▶ _YOUR OBJECTIVE_: Establish how many lines in the entries hold the string "Massongy". The number by itself is the whole answer.
[Opening DATA FOR THE TASK section]
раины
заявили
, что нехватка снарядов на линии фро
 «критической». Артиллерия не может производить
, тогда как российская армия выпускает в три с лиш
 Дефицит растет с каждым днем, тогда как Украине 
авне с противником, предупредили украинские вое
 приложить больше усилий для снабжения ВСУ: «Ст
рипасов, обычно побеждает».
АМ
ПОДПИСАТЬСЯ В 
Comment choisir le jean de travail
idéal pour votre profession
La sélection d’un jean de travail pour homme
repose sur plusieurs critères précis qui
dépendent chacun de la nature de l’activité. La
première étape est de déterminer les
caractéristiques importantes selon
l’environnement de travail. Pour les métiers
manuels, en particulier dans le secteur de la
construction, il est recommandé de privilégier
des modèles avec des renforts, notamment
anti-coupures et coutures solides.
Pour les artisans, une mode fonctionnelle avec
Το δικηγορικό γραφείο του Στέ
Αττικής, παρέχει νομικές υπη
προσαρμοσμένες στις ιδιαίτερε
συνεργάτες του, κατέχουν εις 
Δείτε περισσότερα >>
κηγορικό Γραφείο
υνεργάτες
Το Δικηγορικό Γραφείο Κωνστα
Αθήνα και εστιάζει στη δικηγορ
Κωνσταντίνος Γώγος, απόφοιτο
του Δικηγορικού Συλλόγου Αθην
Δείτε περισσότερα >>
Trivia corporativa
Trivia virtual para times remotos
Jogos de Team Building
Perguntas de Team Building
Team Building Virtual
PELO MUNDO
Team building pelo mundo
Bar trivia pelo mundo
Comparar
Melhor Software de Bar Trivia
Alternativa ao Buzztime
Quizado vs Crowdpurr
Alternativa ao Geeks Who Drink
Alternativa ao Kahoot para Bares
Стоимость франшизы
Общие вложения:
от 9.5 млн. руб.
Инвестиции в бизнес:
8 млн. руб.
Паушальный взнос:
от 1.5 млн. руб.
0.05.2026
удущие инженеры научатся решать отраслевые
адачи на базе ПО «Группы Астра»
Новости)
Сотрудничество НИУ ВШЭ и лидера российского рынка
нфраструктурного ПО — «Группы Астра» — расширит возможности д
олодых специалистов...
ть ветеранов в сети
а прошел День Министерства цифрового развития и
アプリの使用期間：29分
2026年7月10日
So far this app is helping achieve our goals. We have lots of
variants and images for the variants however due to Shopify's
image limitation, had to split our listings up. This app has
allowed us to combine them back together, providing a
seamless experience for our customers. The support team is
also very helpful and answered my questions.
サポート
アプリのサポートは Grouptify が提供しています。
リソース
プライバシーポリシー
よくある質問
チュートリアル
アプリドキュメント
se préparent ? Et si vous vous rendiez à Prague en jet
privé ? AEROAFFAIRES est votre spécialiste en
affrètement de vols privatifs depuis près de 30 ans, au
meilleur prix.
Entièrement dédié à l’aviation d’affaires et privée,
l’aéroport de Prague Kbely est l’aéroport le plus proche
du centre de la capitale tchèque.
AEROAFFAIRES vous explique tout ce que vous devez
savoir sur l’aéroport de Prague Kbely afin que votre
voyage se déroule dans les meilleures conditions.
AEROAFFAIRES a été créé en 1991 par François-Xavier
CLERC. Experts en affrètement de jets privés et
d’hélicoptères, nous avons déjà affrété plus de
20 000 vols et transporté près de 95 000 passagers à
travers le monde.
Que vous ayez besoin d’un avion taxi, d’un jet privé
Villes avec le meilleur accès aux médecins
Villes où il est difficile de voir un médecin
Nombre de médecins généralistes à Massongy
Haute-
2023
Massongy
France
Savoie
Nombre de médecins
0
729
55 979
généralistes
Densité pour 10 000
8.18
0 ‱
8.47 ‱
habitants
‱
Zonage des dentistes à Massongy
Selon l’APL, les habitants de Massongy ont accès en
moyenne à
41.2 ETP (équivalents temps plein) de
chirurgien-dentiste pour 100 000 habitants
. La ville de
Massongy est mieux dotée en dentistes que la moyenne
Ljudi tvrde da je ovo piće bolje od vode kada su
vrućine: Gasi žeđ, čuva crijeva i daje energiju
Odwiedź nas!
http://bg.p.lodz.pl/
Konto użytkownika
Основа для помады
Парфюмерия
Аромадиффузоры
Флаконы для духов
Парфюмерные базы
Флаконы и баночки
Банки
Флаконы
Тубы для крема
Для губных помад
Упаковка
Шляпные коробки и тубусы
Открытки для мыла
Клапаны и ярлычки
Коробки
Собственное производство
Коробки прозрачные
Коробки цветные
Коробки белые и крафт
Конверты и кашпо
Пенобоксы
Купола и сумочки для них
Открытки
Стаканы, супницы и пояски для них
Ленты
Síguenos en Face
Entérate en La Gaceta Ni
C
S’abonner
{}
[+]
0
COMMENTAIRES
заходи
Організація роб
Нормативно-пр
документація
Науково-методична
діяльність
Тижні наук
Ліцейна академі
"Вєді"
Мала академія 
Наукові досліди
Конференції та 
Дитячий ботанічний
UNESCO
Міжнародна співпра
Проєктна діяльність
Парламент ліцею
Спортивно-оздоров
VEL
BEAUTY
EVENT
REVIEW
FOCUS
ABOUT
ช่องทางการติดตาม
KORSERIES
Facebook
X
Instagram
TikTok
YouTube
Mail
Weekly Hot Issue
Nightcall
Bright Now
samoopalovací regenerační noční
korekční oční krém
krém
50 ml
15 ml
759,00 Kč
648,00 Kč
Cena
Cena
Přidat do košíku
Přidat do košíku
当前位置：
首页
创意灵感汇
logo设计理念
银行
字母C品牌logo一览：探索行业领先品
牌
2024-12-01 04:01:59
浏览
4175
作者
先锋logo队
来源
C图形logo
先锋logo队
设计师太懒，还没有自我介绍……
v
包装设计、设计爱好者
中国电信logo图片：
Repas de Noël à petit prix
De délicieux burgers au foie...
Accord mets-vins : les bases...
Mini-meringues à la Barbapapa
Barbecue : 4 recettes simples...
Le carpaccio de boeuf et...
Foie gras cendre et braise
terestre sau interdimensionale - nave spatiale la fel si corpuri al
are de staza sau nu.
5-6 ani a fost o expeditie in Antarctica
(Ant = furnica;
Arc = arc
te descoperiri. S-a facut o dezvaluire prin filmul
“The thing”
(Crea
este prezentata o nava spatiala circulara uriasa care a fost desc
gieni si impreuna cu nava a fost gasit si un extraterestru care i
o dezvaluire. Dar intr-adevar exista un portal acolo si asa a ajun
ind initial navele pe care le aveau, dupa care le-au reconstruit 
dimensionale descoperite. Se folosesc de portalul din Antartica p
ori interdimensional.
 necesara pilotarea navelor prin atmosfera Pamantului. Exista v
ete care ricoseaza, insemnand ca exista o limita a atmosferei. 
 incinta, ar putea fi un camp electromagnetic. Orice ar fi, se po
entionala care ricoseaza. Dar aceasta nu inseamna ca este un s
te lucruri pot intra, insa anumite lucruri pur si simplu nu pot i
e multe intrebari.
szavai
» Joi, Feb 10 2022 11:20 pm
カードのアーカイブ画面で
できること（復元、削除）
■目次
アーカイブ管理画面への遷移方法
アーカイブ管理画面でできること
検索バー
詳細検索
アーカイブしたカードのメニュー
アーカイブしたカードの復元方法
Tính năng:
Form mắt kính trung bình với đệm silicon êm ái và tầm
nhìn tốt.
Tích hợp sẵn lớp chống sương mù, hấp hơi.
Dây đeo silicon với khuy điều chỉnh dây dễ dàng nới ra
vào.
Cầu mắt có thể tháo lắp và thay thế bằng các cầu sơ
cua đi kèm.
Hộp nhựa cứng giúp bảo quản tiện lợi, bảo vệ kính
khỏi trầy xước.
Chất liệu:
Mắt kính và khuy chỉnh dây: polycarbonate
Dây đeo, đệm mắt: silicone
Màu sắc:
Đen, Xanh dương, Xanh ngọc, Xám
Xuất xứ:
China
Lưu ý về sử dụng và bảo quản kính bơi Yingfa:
[Closing DATA FOR THE TASK section]
▶ _SOLUTION FOR THIS EXERCISE_: 5